Deep Agents and the Fastal Model
So-called deep agents (or Agents 2.0) represent the evolution of “single-loop” agents toward complex architectures capable of handling long, multi-step tasks distributed over time. Examples like Claude Code show agents that plan, write files, execute code, verify results, iterate, and autonomously document the process, maintaining a coherent state between iterations.
These systems present four fundamental pillars:
- Explicit planning: the model decides when to stop to plan, decompose the problem, define milestones and success criteria before acting.
- Specialized sub-agents: an orchestrator delegates tasks to specific agents (for scraping, code-editing, data analysis, user interaction) with well-defined responsibilities.
- Memory and file system: work doesn’t live only in context but in persistent files and structures that agents read and update over time.
- Rigorous human-machine collaboration protocols: standards for file formats, rules for asking user confirmation, stopping criteria, detailed logs for audit.

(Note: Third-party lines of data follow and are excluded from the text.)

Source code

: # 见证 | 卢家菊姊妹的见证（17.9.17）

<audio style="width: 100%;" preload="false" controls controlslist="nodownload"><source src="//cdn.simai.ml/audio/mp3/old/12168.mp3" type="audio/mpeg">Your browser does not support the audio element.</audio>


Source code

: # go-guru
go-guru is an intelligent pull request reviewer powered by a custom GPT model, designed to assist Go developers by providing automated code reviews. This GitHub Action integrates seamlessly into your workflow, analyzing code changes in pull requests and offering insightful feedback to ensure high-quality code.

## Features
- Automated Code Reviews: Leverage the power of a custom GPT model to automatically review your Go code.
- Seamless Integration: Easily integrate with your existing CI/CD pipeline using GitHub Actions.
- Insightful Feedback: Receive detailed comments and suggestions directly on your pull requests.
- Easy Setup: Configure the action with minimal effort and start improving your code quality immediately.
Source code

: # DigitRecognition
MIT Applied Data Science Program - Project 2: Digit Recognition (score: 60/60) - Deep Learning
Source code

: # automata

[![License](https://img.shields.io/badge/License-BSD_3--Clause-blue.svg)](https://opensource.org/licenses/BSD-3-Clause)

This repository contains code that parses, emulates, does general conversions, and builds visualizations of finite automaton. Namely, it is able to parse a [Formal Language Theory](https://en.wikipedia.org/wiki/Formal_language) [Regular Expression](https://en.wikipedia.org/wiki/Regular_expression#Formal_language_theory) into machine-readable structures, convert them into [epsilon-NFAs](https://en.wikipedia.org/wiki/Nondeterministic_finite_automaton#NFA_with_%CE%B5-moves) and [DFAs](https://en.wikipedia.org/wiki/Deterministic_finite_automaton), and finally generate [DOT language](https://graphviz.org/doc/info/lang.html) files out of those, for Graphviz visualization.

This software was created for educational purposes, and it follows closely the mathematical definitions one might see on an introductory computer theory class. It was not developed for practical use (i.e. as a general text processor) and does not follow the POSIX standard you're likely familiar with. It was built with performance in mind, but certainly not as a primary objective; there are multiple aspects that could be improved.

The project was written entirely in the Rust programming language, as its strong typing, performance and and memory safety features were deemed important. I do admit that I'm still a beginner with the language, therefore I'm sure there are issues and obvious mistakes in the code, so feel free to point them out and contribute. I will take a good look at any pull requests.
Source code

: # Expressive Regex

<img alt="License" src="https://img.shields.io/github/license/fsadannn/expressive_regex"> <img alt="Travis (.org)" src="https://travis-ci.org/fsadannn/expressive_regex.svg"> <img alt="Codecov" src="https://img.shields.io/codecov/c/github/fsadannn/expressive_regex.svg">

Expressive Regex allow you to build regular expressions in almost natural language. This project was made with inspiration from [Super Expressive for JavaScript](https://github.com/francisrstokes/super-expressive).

For us, this is the truly interesting landscape: not yet another “bigger” model, but an ecosystem of deep agents, tools, and controls that transform LLMs into components of intelligent information systems. This is where we are directing our research and development activities:
- design of vertical deep agents for regulated domains (AML, compliance, PA), where reasoning traceability is crucial;
- experimentation with System 2 architectures that combine LLMs, symbolic engines, and structured memory to reduce errors and improve verifiability;
- development of reusable frameworks and patterns to integrate these agents into enterprise legacy systems, with particular attention to security, governance, and data sovereignty.
In summary, if the “new model → amazement → bubble” cycle is slowing down, the “better architecture → more reliable process → business value” cycle has just begun. It is on this second cycle that we have chosen to invest, convinced that the real innovation of the coming years will be less flashy but much more transformative for daily work.